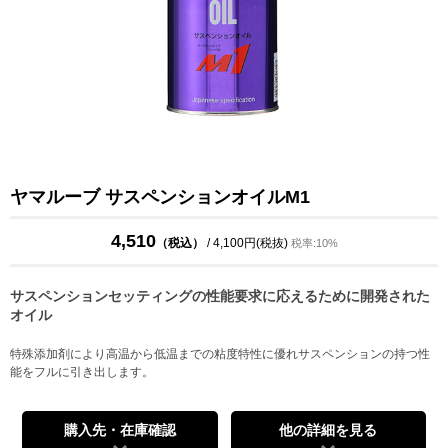
ヤマルーブ サスペンションオイルM1
4,510
（税込）
/ 4,100円(税抜)
税率:10%
サスペンションセッティングの性能要求に応えるために開発された
オイル
特殊添加剤により高温から低温までの粘度特性に優れサスペンションの持つ性
能をフルに引き出します。
購入先・在庫確認
他の詳細を見る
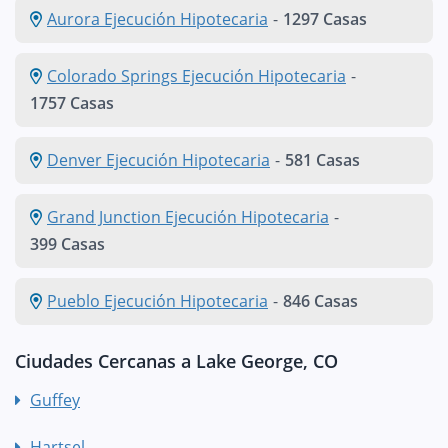
Aurora Ejecución Hipotecaria
-
1297 Casas
Colorado Springs Ejecución Hipotecaria
-
1757 Casas
Denver Ejecución Hipotecaria
-
581 Casas
Grand Junction Ejecución Hipotecaria
-
399 Casas
Pueblo Ejecución Hipotecaria
-
846 Casas
Ciudades Cercanas a Lake George, CO
Guffey
Hartsel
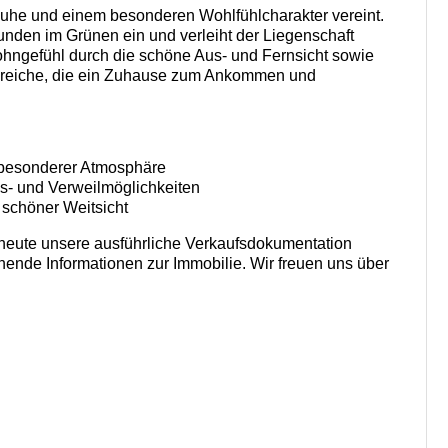
Ruhe und einem besonderen Wohlfühlcharakter vereint.
tunden im Grünen ein und verleiht der Liegenschaft
hngefühl durch die schöne Aus- und Fernsicht sowie
ereiche, die ein Zuhause zum Ankommen und
besonderer Atmosphäre
s- und Verweilmöglichkeiten
 schöner Weitsicht
 heute unsere ausführliche Verkaufsdokumentation
nnende Informationen zur Immobilie. Wir freuen uns über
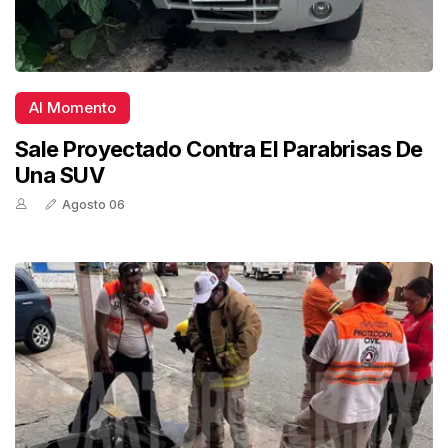
Al Momento
Sale Proyectado Contra El Parabrisas De
Una SUV
Agosto 06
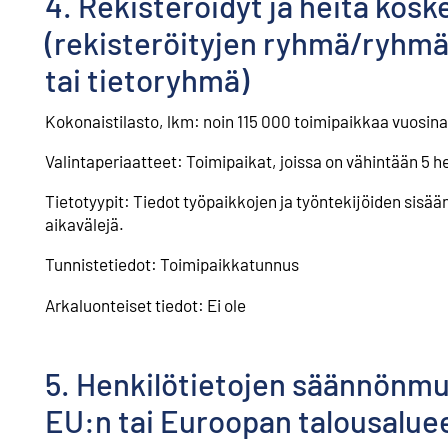
4. Rekisteröidyt ja heitä kosk
(rekisteröityjen ryhmä/ryhmät 
tai tietoryhmä)
Kokonaistilasto, lkm: noin 115 000 toimipaikkaa vuosin
Valintaperiaatteet: Toimipaikat, joissa on vähintään 5 h
Tietotyypit: Tiedot työpaikkojen ja työntekijöiden sisää
aikavälejä.
Tunnistetiedot: Toimipaikkatunnus
Arkaluonteiset tiedot: Ei ole
5. Henkilötietojen säännönmuk
EU:n tai Euroopan talousaluee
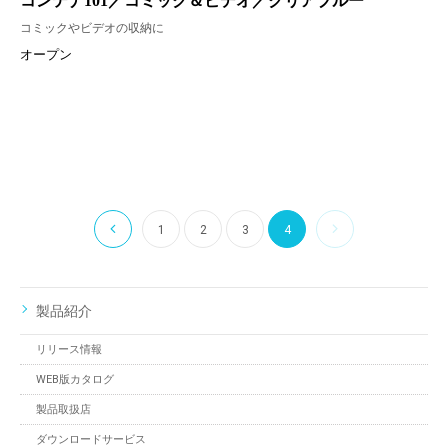
コンテナ101／コミック＆ビデオ／クリアブルー
コミックやビデオの収納に
オープン
1
2
3
4
製品紹介
リリース情報
WEB版カタログ
製品取扱店
ダウンロードサービス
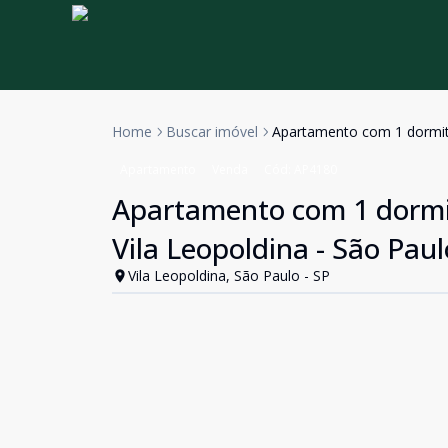
Home
Buscar imóvel
Apartamento com 1 dormitó
Apartamento
Venda
Cód:
AP4180
Apartamento com 1 dormit
Vila Leopoldina - São Pau
Vila Leopoldina, São Paulo - SP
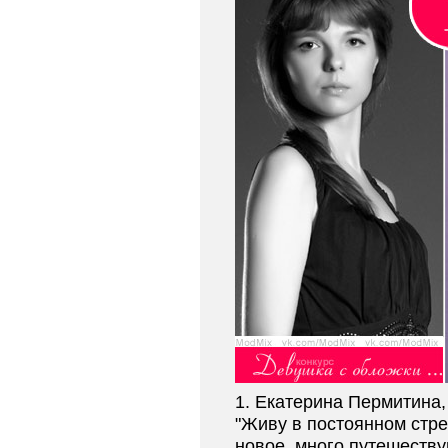
1. Екатерина Пермитина, 
"Живу в постоянном стре
новое, много путешеству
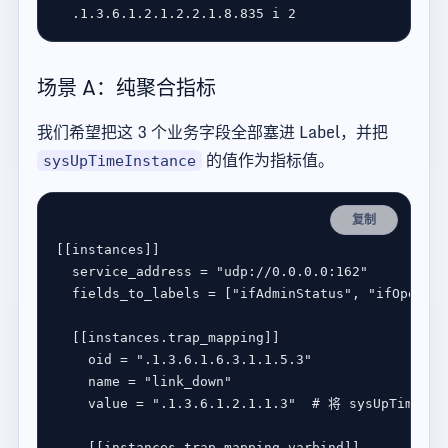
  .1.3.6.1.2.1.2.2.1.8.835 i 
2
场景 A：纯聚合指标
我们希望把这 3 个业务字段全部塞进 Label，并把
的值作为指标值。
sysUpTimeInstance
复制
[[
instances
service_address
 = 
"udp://0.0.0.0:162"
fields_to_labels
 = [
"ifAdminStatus"
, 
"ifOperSta
  [[
instances
.
trap_mapping
oid
 = 
".1.3.6.1.6.3.1.1.5.3"
name
 = 
"link_down"
value
 = 
".1.3.6.1.2.1.1.3"
# 将 sysUpTime
    [[
instances
.
trap_mapping
.
varbind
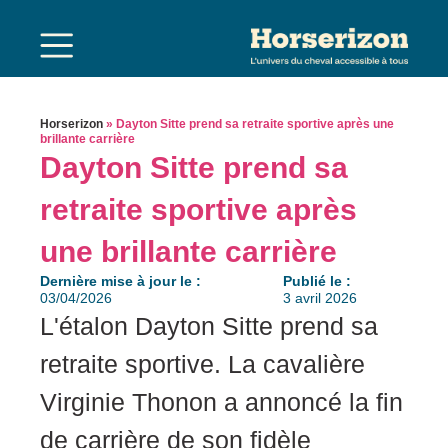
Horserizon
»
Dayton Sitte prend sa retraite sportive après une
brillante carrière
Dayton Sitte prend sa
retraite sportive après
une brillante carrière
Dernière mise à jour le :
Publié le :
03/04/2026
3 avril 2026
L'étalon Dayton Sitte prend sa
retraite sportive. La cavalière
Virginie Thonon a annoncé la fin
de carrière de son fidèle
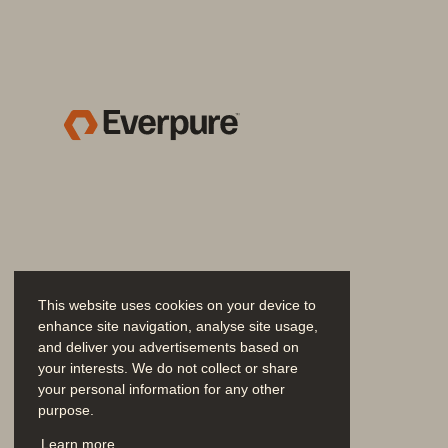
역사상
가장
빠르게
성
비용을
줄
이고
데이터
This website uses cookies on your device to
enhance site navigation, analyse site usage,
and deliver you advertisements based on
your interests. We do not collect or share
your personal information for any other
purpose.
고객추천지수에서
B2B 
문의하기
Learn more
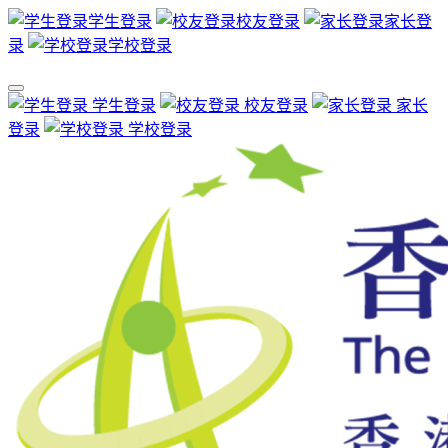
学生登录
校友登录
家长登
录
学校登录
学生登录
校友登录
家长
登录
学校登录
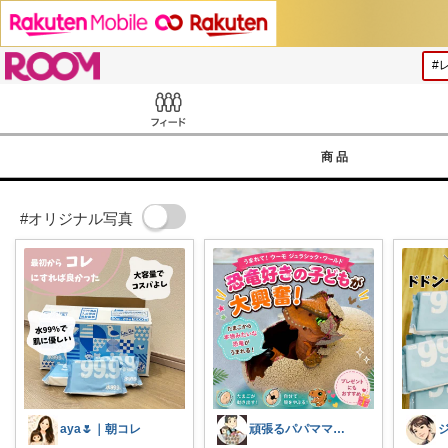
ROOM
Feed
商品
#オリジナル写真
aya🌷｜朝コレ
頑張るパパママ応援隊@育児・子供用品紹介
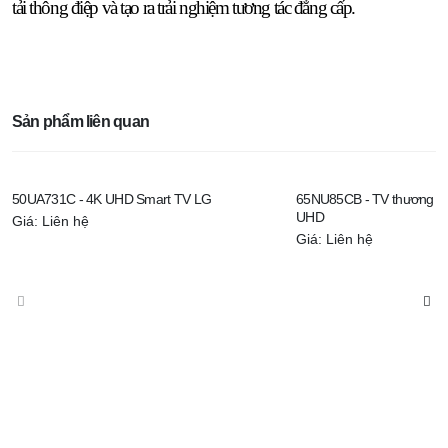
tải thông điệp và tạo ra trải nghiệm tương tác đẳng cấp.
Sản phẩm liên quan
50UA731C - 4K UHD Smart TV LG
65NU85CB - TV thương mạ
UHD
Giá: Liên hệ
Giá: Liên hệ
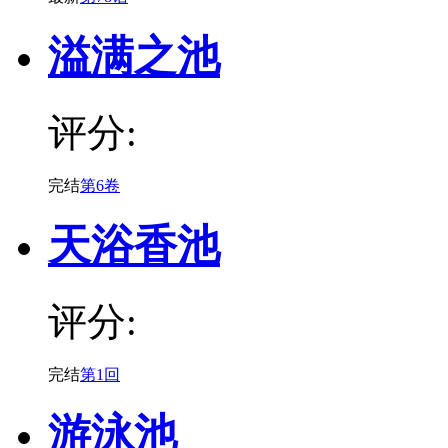
溢满之池
评分:
完结
第6卷
天浴香池
评分:
完结
第1回
游泳池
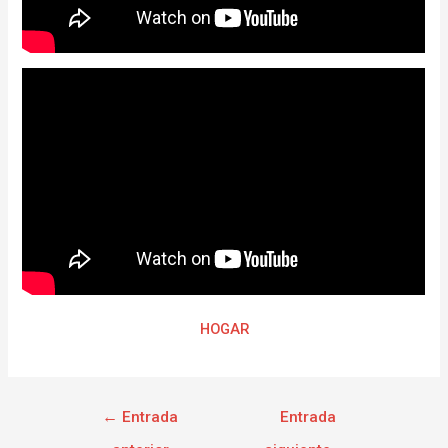
HOGAR
←
Entrada
Entrada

Task: Every line of the records containing the word "Leopoldina" must appear in the answer.

Solution for this problem:
Vila Leopoldina - São Pau
Vila Leopoldina, São Paulo - SP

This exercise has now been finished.